• Records supplied

##############################

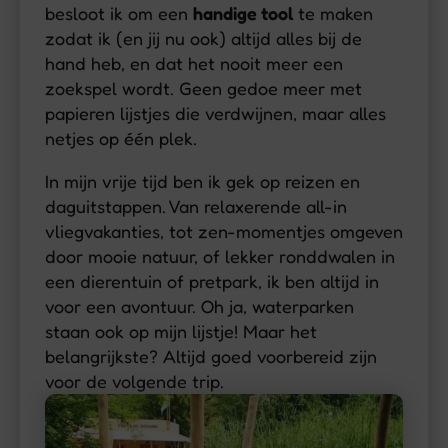
besloot ik om een
handige tool
te maken
zodat ik (en jij nu ook) altijd alles bij de
hand heb, en dat het nooit meer een
zoekspel wordt. Geen gedoe meer met
papieren lijstjes die verdwijnen, maar alles
netjes op één plek.
In mijn vrije tijd ben ik gek op reizen en
daguitstappen. Van relaxerende all-in
vliegvakanties, tot zen-momentjes omgeven
door mooie natuur, of lekker ronddwalen in
een dierentuin of pretpark, ik ben altijd in
voor een avontuur. Oh ja, waterparken
staan ook op mijn lijstje! Maar het
belangrijkste? Altijd goed voorbereid zijn
voor de volgende trip.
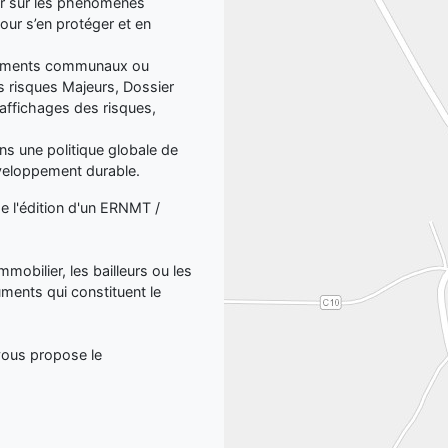
er sur les phénomènes
our s’en protéger et en
ocuments communaux ou
 risques Majeurs, Dossier
affichages des risques,
dans une politique globale de
éveloppement durable.
de l'édition d'un ERNMT /
mmobilier, les bailleurs ou les
uments qui constituent le
 vous propose le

##############################

• Prompt
Omitting all images, retype each line of the records precisely.

• Exercise response
besloot ik om een
handige tool
te maken
zodat ik (en jij nu ook) altijd alles bij de
hand heb, en dat het nooit meer een
zoekspel wordt. Geen gedoe meer met
papieren lijstjes die verdwijnen, maar alles
netjes op één plek.
In mijn vrije tijd ben ik gek op reizen en
daguitstappen. Van relaxerende all-in
vliegvakanties, tot zen-momentjes omgeven
door mooie natuur, of lekker ronddwalen in
een dierentuin of pretpark, ik ben altijd in
voor een avontuur. Oh ja, waterparken
staan ook op mijn lijstje! Maar het
belangrijkste? Altijd goed voorbereid zijn
voor de volgende trip.
er sur les phénomènes
our s’en protéger et en
ocuments communaux ou
 risques Majeurs, Dossier
affichages des risques,
dans une politique globale de
éveloppement durable.
de l'édition d'un ERNMT /
mmobilier, les bailleurs ou les
uments qui constituent le
 vous propose le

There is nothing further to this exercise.